Retracing my steps, and passing the Victoria Rooms, which featured as a courthouse in ‘The Sign of Three’, I made my way back to the harbourside area, and Watershed, Bristol’s independent cinema and creative technology centre.

After about half-an-hour’s wait, I was allowed into the cinema for my booked event – ‘Same Time Tomorrow’ – a celebration of the late Barry Cryer, featuring his son (and biographer) Bob Cryer sharing memories and anecdotes. In his latter years, Barry collaborated with Bob on three projects all related to the indomitable 221b housekeeper, Mrs. Hudson – a book ‘Mrs Hudson’s Diaries: A View From the Landing at 221B’ (2014), a Christmas show at Wiltons Music Hall ‘Mrs Hudson’s Christmas Corker’ (2014), and BBC Radio 4’s ‘Mrs Hudson’s Radio Show’ (2018) which comprised two episodes and featured Bob as Inspector Lestrade.

Following the event and a Q&A, I joined a medium length queue to get my book (which was also called ‘Same Time Tomorrow’, Barry’s sort of catchphrase) signed by Bob. The queue moved very slowly, with Bob encouraging attendees to sit down at the signing table with him to have a chat with him about his Dad as he signed. Finally it was my turn, and Bob was ecstatic on seeing my copy of ‘Mrs Hudson’s Diaries’.

“So, you’re the other person who bought it”, said Bob, signing it with the message ‘If the game’s afoot, what are the rules ?’, then my copy of ‘Same Time Tomorrow’.

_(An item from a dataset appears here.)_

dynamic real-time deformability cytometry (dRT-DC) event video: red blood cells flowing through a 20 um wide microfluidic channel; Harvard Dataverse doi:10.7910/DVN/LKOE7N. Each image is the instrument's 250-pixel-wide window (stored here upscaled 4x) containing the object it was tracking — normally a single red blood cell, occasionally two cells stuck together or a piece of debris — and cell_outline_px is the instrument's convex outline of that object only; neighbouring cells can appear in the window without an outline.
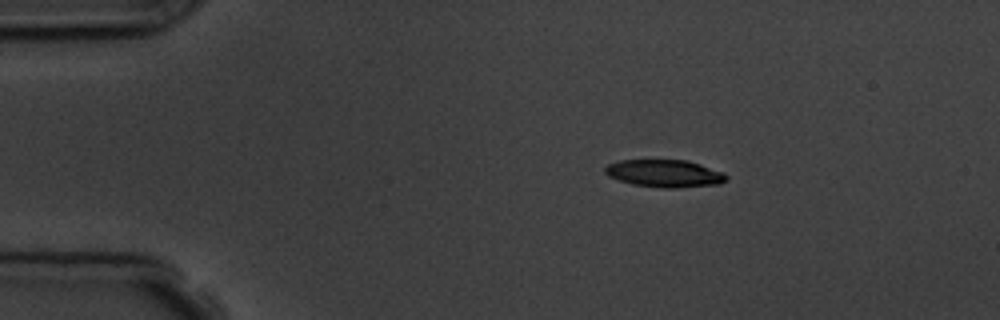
{"species": "common noctule bat (a hibernating species)", "species_latin": "Nyctalus noctula", "temperature_condition": "room temperature", "stored_images_in_passage": 4, "camera_frame_rate_fps": 3000, "um_per_image_px": 0.085, "animal": {"sex": "male", "body_mass_g": 19.5, "forearm_length_mm": 54.6}, "frame": {"image": 1, "passage_image": 1, "time_ms": 0.0, "image_size_px": [1000, 320], "cell_outline_px": [[728, 180], [720, 184], [672, 188], [664, 188], [632, 184], [608, 176], [604, 172], [604, 168], [608, 164], [620, 160], [684, 160], [700, 164], [724, 172], [728, 176]], "centroid_in_image_um": [56.51, 14.74], "position_along_channel_um": 28.5, "area_um2": 19.42}}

They chatted about Sherlock Holmes, with Bob revealing that they are attempting to mount a second series of ‘Mrs Hudson’s Radio Show’, given the amazing interplay between Patricia Hodge and Miriam Margolyees in the first series.

I then asked for a photo with Bob, which another attendee kindly took.

Thanking Bob and shaking him by the hand, I made my way back to the Bus and Coach Station, picking up food from a nearby supermarket on the way. I was half-an-hour early for my coach, but it left early, and even arrived in London fifteen minutes early.